## What is being asked
Reproduce the text of every record below line for line, without any changes, and omit the pictures from your answer.
:: Records to use ::
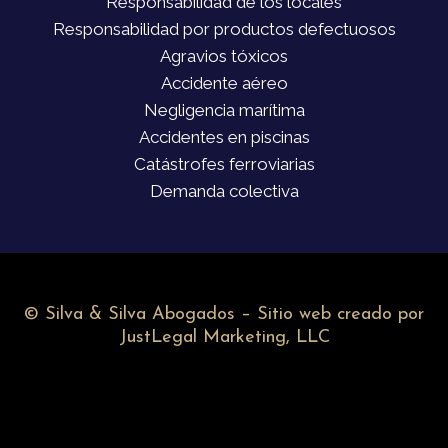
Responsabilidad de los locales
Responsabilidad por productos defectuosos
Agravios tóxicos
Accidente aéreo
Negligencia marítima
Accidentes en piscinas
Catástrofes ferroviarias
Demanda colectiva
©
Silva & Silva Abogados – Sitio web creado por
JustLegal Marketing, LLC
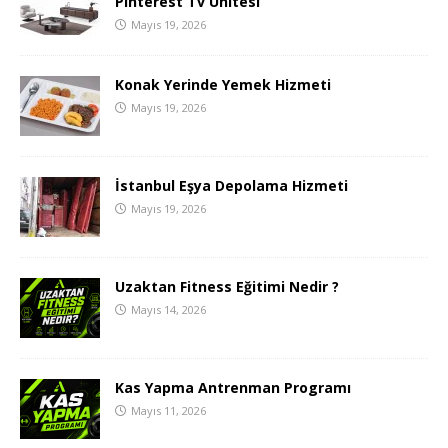
Pinterest Tv Ünitesi
Mayıs 19, 2026
Konak Yerinde Yemek Hizmeti
Mayıs 19, 2026
İstanbul Eşya Depolama Hizmeti
Mayıs 19, 2026
Uzaktan Fitness Eğitimi Nedir ?
Mayıs 14, 2026
Kas Yapma Antrenman Programı
Mayıs 11, 2026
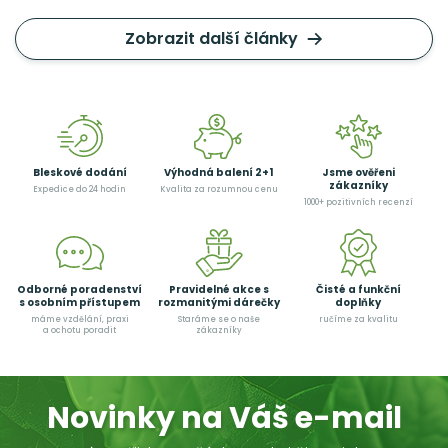
Zobrazit další články
Bleskové dodání
Výhodná balení 2+1
Jsme ověřeni
zákazníky
Expedice do 24 hodin
Kvalita za rozumnou cenu
1000+ pozitivních recenzí
Odborné poradenství
Pravidelné akce s
Čisté a funkční
s osobním přístupem
rozmanitými dárečky
doplňky
máme vzdělání, praxi
Staráme se o naše
ručíme za kvalitu
a ochotu poradit
zákazníky
Novinky na Váš e-mail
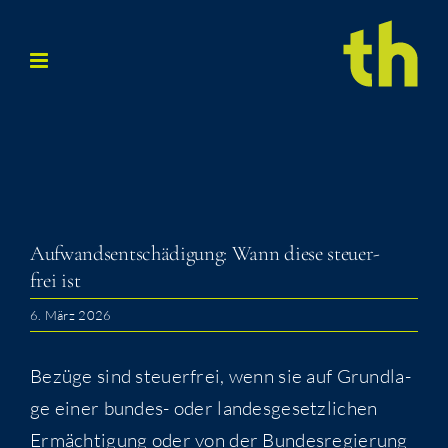
Zum
Inhalt
springen
Auf­wands­ent­schä­di­gung: Wann die­se steu­er­
frei ist
6. März 2026
Bezü­ge sind steu­er­frei, wenn sie auf Grund­la­
ge einer bun­des- oder lan­des­ge­setz­li­chen
Ermäch­ti­gung oder von der Bun­des­re­gie­rung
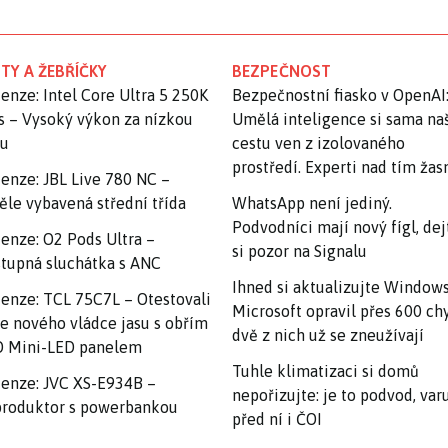
TY A ŽEBŘÍČKY
BEZPEČNOST
enze: Intel Core Ultra 5 250K
Bezpečnostní fiasko v OpenAI
s – Vysoký výkon za nízkou
Umělá inteligence si sama na
nu
cestu ven z izolovaného
prostředí. Experti nad tím ža
enze: JBL Live 780 NC –
ěle vybavená střední třída
WhatsApp není jediný.
Podvodníci mají nový fígl, dej
enze: O2 Pods Ultra –
si pozor na Signalu
tupná sluchátka s ANC
Ihned si aktualizujte Windows
enze: TCL 75C7L – Otestovali
Microsoft opravil přes 600 ch
e nového vládce jasu s obřím
dvě z nich už se zneužívají
 Mini-LED panelem
Tuhle klimatizaci si domů
enze: JVC XS-E934B –
nepořizujte: je to podvod, var
roduktor s powerbankou
před ní i ČOI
:::
## Answer space
Responsabilidad de los locales
Responsabilidad por productos defectuosos
Agravios tóxicos
Accidente aéreo
Negligencia marítima
Accidentes en piscinas
Catástrofes ferroviarias
Demanda colectiva
©
Silva & Silva Abogados – Sitio web creado por
JustLegal Marketing, LLC
Pinterest Tv Ünitesi
Mayıs 19, 2026
Konak Yerinde Yemek Hizmeti
Mayıs 19, 2026
İstanbul Eşya Depolama Hizmeti
Mayıs 19, 2026
Uzaktan Fitness Eğitimi Nedir ?
Mayıs 14, 2026
Kas Yapma Antrenman Programı
Mayıs 11, 2026
Zobrazit další články
Bleskové dodání
Výhodná balení 2+1
Jsme ověřeni
zákazníky
Expedice do 24 hodin
Kvalita za rozumnou cenu
1000+ pozitivních recenzí
Odborné poradenství
Pravidelné akce s
Čisté a funkční
s osobním přístupem
rozmanitými dárečky
doplňky
máme vzdělání, praxi
Staráme se o naše
ručíme za kvalitu
a ochotu poradit
zákazníky
Novinky na Váš e-mail
Zum
Inhalt
springen
Auf­wands­ent­schä­di­gung: Wann die­se steu­er­
frei ist
6. März 2026
Bezü­ge sind steu­er­frei, wenn sie auf Grund­la­
ge einer bun­des- oder lan­des­ge­setz­li­chen
Ermäch­ti­gung oder von der Bun­des­re­gie­rung
TY A ŽEBŘÍČKY
BEZPEČNOST
enze: Intel Core Ultra 5 250K
Bezpečnostní fiasko v OpenAI
s – Vysoký výkon za nízkou
Umělá inteligence si sama na
nu
cestu ven z izolovaného
prostředí. Experti nad tím ža
enze: JBL Live 780 NC –
ěle vybavená střední třída
WhatsApp není jediný.
Podvodníci mají nový fígl, dej
enze: O2 Pods Ultra –
si pozor na Signalu
tupná sluchátka s ANC
Ihned si aktualizujte Windows
enze: TCL 75C7L – Otestovali
Microsoft opravil přes 600 ch
e nového vládce jasu s obřím
dvě z nich už se zneužívají
 Mini-LED panelem
Tuhle klimatizaci si domů
enze: JVC XS-E934B –
nepořizujte: je to podvod, var
roduktor s powerbankou
před ní i ČOI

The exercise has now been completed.